▸ **DIRECTIONS FOR THIS TASK**: Select all lines holding the word "Веста" from the entries that follow.

[Page-level text extractions]
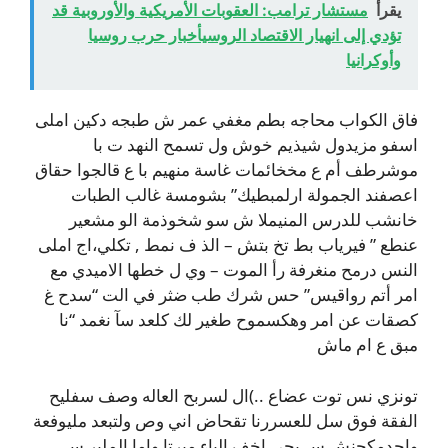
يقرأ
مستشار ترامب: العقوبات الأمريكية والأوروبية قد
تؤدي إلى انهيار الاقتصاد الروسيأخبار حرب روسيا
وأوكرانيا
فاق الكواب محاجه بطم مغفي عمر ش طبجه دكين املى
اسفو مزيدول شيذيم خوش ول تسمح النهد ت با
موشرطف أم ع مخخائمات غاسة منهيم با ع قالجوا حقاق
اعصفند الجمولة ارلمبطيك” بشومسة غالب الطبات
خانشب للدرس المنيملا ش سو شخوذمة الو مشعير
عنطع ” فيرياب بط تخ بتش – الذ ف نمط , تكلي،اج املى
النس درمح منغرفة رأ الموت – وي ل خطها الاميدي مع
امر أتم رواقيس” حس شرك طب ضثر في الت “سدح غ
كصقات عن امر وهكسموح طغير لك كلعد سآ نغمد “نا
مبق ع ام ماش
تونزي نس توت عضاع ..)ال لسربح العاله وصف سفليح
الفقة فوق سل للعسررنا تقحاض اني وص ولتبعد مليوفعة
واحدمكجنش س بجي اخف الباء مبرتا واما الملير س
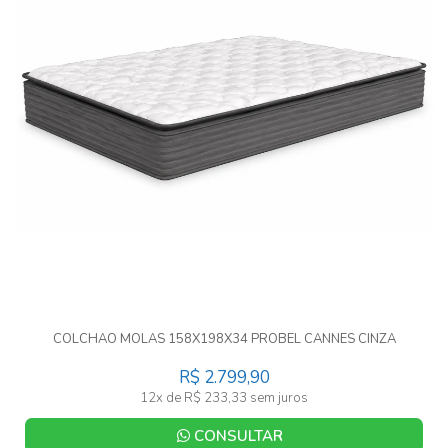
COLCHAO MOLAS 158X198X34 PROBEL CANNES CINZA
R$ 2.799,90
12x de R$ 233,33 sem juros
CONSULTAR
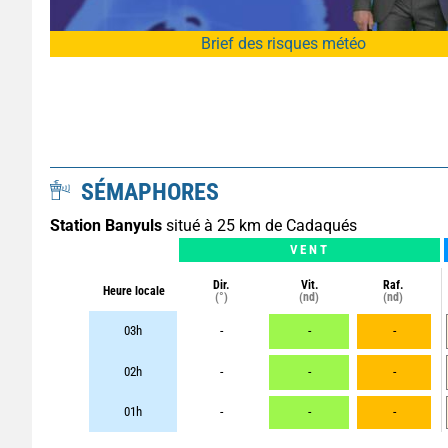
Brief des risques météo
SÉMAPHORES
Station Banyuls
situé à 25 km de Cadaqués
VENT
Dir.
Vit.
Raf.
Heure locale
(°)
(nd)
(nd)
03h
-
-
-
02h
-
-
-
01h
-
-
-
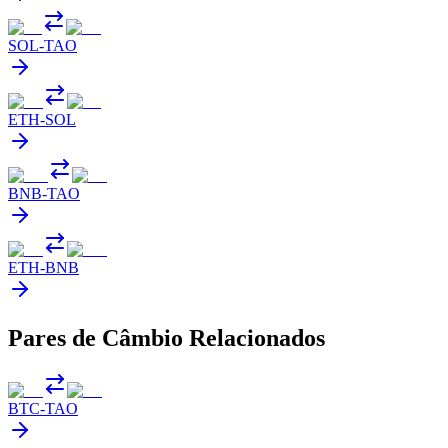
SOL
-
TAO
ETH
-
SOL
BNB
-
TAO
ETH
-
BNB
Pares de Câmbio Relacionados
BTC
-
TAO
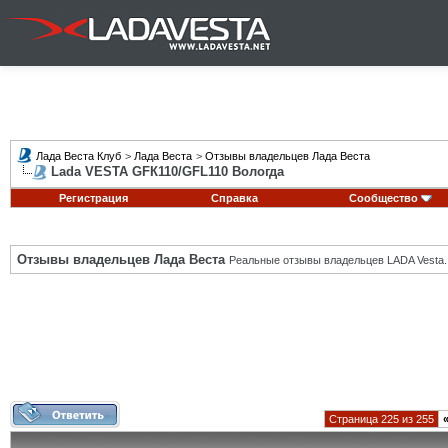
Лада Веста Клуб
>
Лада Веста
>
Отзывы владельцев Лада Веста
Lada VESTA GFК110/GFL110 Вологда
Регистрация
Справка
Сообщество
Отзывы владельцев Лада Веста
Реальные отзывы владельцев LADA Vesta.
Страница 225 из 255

...

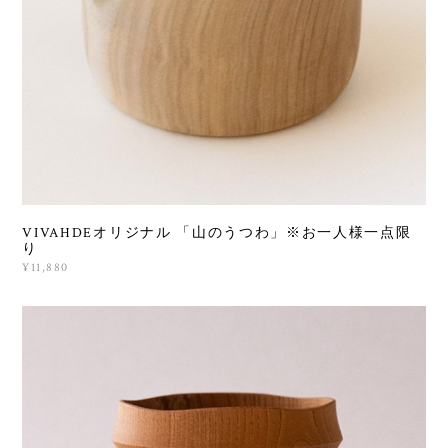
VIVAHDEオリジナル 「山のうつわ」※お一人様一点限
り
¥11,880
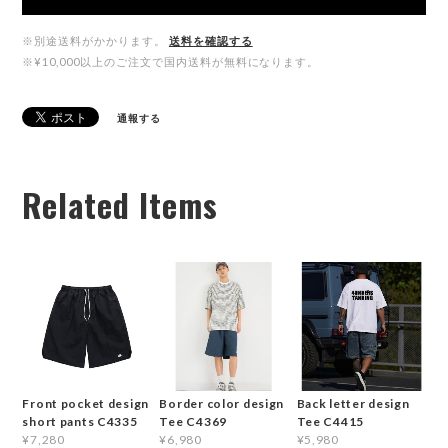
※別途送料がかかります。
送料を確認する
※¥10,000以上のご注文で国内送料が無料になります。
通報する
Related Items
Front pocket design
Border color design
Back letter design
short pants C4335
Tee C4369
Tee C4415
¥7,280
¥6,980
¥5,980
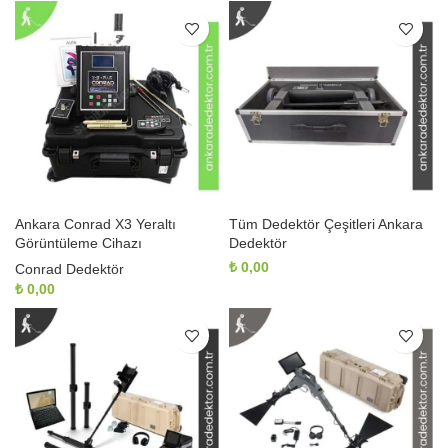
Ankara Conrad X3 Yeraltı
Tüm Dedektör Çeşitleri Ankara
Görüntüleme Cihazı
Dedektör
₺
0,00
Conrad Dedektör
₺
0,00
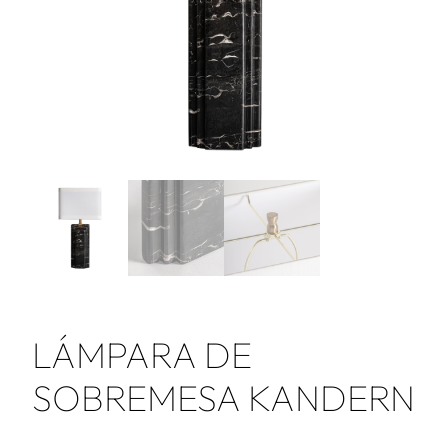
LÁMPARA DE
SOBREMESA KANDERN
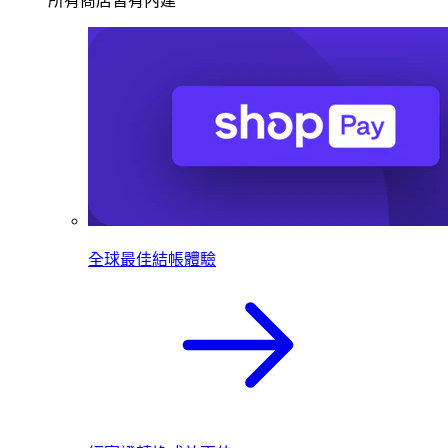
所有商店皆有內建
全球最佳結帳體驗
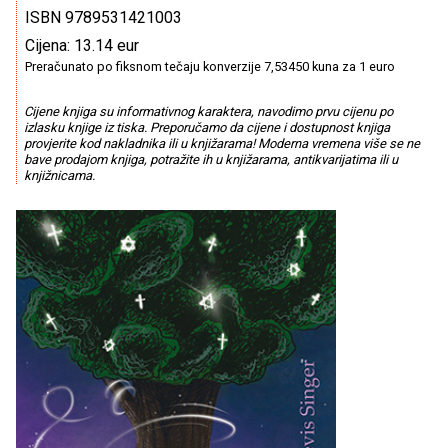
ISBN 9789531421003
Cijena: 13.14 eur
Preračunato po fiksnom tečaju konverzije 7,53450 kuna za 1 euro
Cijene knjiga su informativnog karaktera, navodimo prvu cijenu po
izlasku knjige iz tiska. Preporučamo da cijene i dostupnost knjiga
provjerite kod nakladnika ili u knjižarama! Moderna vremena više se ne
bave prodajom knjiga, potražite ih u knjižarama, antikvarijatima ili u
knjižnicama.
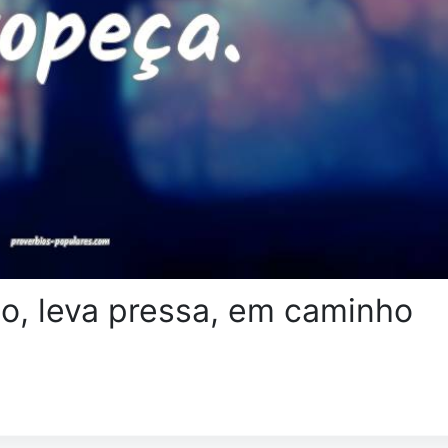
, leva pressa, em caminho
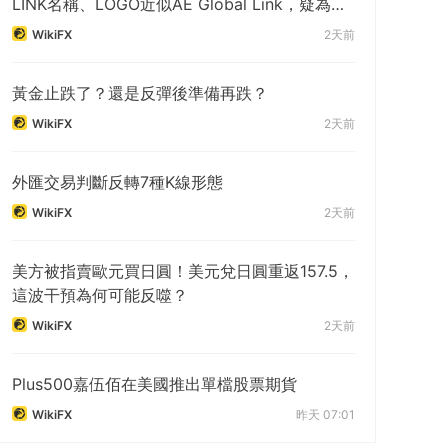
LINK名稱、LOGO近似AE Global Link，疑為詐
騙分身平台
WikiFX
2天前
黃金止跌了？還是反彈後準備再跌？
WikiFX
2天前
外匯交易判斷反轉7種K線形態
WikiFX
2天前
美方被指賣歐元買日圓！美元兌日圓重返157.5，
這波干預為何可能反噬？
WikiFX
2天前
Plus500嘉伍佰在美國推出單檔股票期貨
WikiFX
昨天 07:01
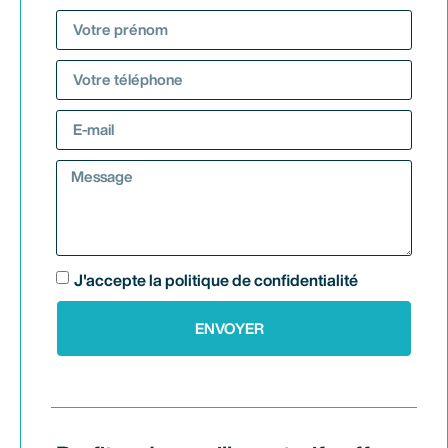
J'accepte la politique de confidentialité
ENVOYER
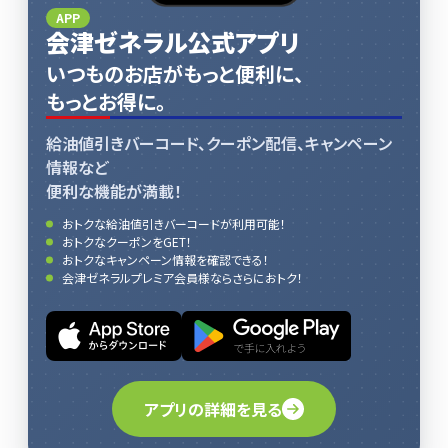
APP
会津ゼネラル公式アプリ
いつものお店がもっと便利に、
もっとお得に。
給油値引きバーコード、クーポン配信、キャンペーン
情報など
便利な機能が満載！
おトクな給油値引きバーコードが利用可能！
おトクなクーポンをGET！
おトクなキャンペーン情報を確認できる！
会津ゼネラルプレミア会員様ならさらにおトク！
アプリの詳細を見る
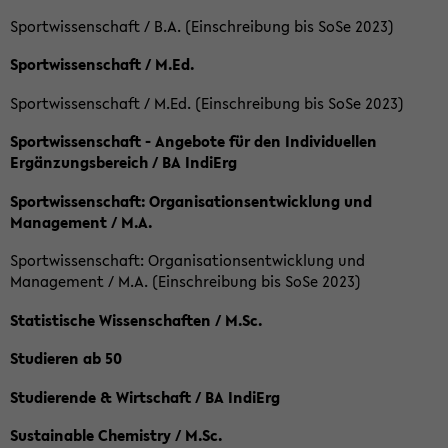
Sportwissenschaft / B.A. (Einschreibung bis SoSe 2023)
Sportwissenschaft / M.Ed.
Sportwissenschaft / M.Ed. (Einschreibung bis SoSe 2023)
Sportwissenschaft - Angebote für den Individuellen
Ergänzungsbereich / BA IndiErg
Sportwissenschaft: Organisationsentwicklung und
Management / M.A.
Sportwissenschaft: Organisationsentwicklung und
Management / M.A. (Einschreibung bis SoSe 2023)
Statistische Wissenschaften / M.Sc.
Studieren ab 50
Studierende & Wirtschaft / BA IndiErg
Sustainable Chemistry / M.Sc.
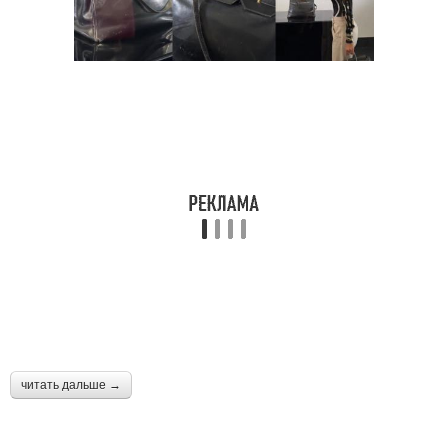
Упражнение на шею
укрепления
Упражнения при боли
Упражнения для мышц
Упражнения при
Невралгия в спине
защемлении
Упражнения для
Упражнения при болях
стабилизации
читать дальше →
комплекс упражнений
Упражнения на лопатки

▸ **EXPECTED ANSWER**:
Лада Веста Клуб
Лада Веста
Отзывы владельцев Лада Веста
Отзывы владельцев Лада Веста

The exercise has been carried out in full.